Their war wasn't a popular one. They weren't welcomed with open arms by the veterans from prior wars at the urban RSL (Returned and Services League) service clubs. Some of the WWI and WWII veterans did not consider Vietnam a "real" war. The rural RSL clubs were more welcome to the Vietnam veterans, though. The average WW II soldier in the Pacific was 26 years old and saw 40 days of combat in four years. The average Australian soldier in Vietnam was 20 years old and saw 314 days of combat in one year. Some veterans felt that they had lost the war and let the people of South Vietnam down. They were routinely shunned back home and blamed for Australia's loss of the war.

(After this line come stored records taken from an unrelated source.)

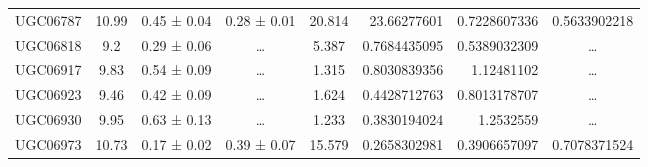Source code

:\documentclass[reprint,%
 amsmath,amssymb,
 aps,
]{revtex4-1}
\begin{document}
\begin{table}[]
\begin{tabular}{cccccrrc}
\rowcolor[HTML]{F3F3F3} 
UGC06787             & 10.99                     & 0.45 ± 0.04           & 0.28 ± 0.01            & 20.814                                                       & 23.66277601                                                           & 0.7228607336                                                          & \multicolumn{1}{r}{\cellcolor[HTML]{F3F3F3}0.5633902218}      \\
\rowcolor[HTML]{F3F3F3} 
UGC06818             & 9.2                       & 0.29 ± 0.06           & …                      & 5.387                                                        & 0.7684435095                                                          & 0.5389032309                                                          & …                                                             \\
\rowcolor[HTML]{F3F3F3} 
UGC06917             & 9.83                      & 0.54 ± 0.09           & …                      & 1.315                                                        & 0.8030839356                                                          & 1.12481102                                                            & …                                                             \\
\rowcolor[HTML]{F3F3F3} 
UGC06923             & 9.46                      & 0.42 ± 0.09           & …                      & 1.624                                                        & 0.4428712763                                                          & 0.8013178707                                                          & …                                                             \\
\rowcolor[HTML]{F3F3F3} 
UGC06930             & 9.95                      & 0.63 ± 0.13           & …                      & 1.233                                                        & 0.3830194024                                                          & 1.2532559                                                             & …                                                             \\
\rowcolor[HTML]{F3F3F3} 
UGC06973             & 10.73                     & 0.17 ± 0.02           & 0.39 ± 0.07            & 15.579                                                       & 0.2658302981                                                          & 0.3906657097                                                          & \multicolumn{1}{r}{\cellcolor[HTML]{F3F3F3}0.7078371524}      \\

\end{tabular}
\end{table}
\end{document}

Post Traumatic Stress Disorder, higher than normal rates of suicide, divorce, alcoholism and drug addiction were some of the enemies the returning vets had to fight at home. Many Aussie troops had been exposed to the defoliant Agent Orange. Symptoms of Agent Orange exposure can be; cancers and tumors, cardiovascular, respiratory, gastro-intestinal and gastro- urinary problems, muscular and nervous system disease, blurred vision, nasal problems and blisters on the skin The Vietnam Veterans Association of Australia was formed in 1979 to give these affected veterans a voice in pursuing an uphill battle against a seemingly apathetic Aussie government for some much needed assistance in dealing with their manifold health concerns. In 1992, the Australian government finally admitted to exposing it's troops to Agent Orange. The Vietnam Veterans Counseling Service was begun with direct assistance from the VVAA. The VVCS plays a vital role in helping to treat the veterans adversely affected by the war. Many veterans re-adjusted to civilian life with little difficulty. They were able to leave the war behind and get on with their lives. They started families, went back to school, started businesses, ran for public office and returned to other normal, everyday activities.

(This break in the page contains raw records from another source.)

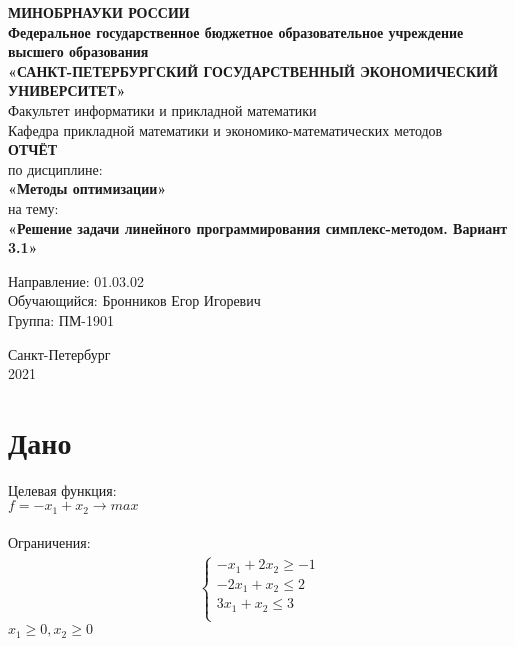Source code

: \documentclass[14pt,a4paper,fleqn]{extarticle}
\begin{document}
\begin{titlepage}
	\begin{center}
		\vspace*{1cm}
		\textbf{МИНОБРНАУКИ РОССИИ}\\
		\vspace{0.2cm}
		\textbf{Федеральное государственное бюджетное образовательное учреждение высшего образования}\\
		\textbf{«САНКТ-ПЕТЕРБУРГСКИЙ ГОСУДАРСТВЕННЫЙ ЭКОНОМИЧЕСКИЙ УНИВЕРСИТЕТ»}\\
		\vspace{0.6cm}
		Факультет информатики и прикладной математики\\
		Кафедра прикладной математики и экономико-математических методов\\
		\vspace{1cm}
		\textbf{ОТЧЁТ}\\
		по дисциплине:\\
		\textbf{«Методы оптимизации»}\\
		на тему:\\
		\textbf{«Решение задачи линейного программирования симплекс-методом. Вариант 3.1»}\\
	\end{center}
	\vspace{1cm}
	Направление: 01.03.02\\
	Обучающийся: Бронников Егор Игоревич\\
	Группа: ПМ-1901\\
	\vfill
	\begin{center}
		Санкт-Петербург\\
		2021\\
	\end{center}
\end{titlepage}

\section*{Дано}
Целевая функция:\\
$f = -x_1+x_2 \longrightarrow max$\\\\
Ограничения:
\begin{align*}
	\begin{cases}
		-x_1 + 2x_2 \geq -1\\
		-2x_1 + x_2 \leq 2\\
		3x_1 + x_2 \leq 3\\
	\end{cases}
\end{align*}
$x_1 \geq 0, x_2 \geq 0$
\end{document}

Often, returning servicemen from Vietnam were brought home on flights that landed at night, avoiding both confrontations or accolades at the airport. Many veterans did receive a parade if they rotated back to Australia with their battalion. But the Australian government would not give it's Vietnam Veterans an official parade until 1987, fifteen years after the end of the war. The parade was held in Sydney. 25,000 Vietnam Veterans marched in that parade before several hundred thousand onlookers who had come to honor these men, finally.
Australian Vietnam veterans have had to struggle with negative stereotypes from the American Vietnam experience. Many a returning veteran heard the words, "babykiller", "murderer", "rapist", "My Lai" hurled at him. But, the Australian soldier didn't participate in some of the more gruesome and illicit behavior that his American counterparts had. The Australian Infantry were usually involved in smaller unit actions using counter insurgency tactics. Drug addiction, malingering and racial tensions were essentially non-existent in the Aussie units. The Australian units that served in Vietnam, from this author's perspective, did their job and did it well.
521 Australians lost their lives in Vietnam. Three are still missing in action. There were seven civilian deaths. 2,069 Australians were wounded.
Vietnam Veterans Day is celebrated on Sunday, August 16, 2009. Please take some time Sunday to honor these men who served honorably and valiantly in Vietnam, Thank You.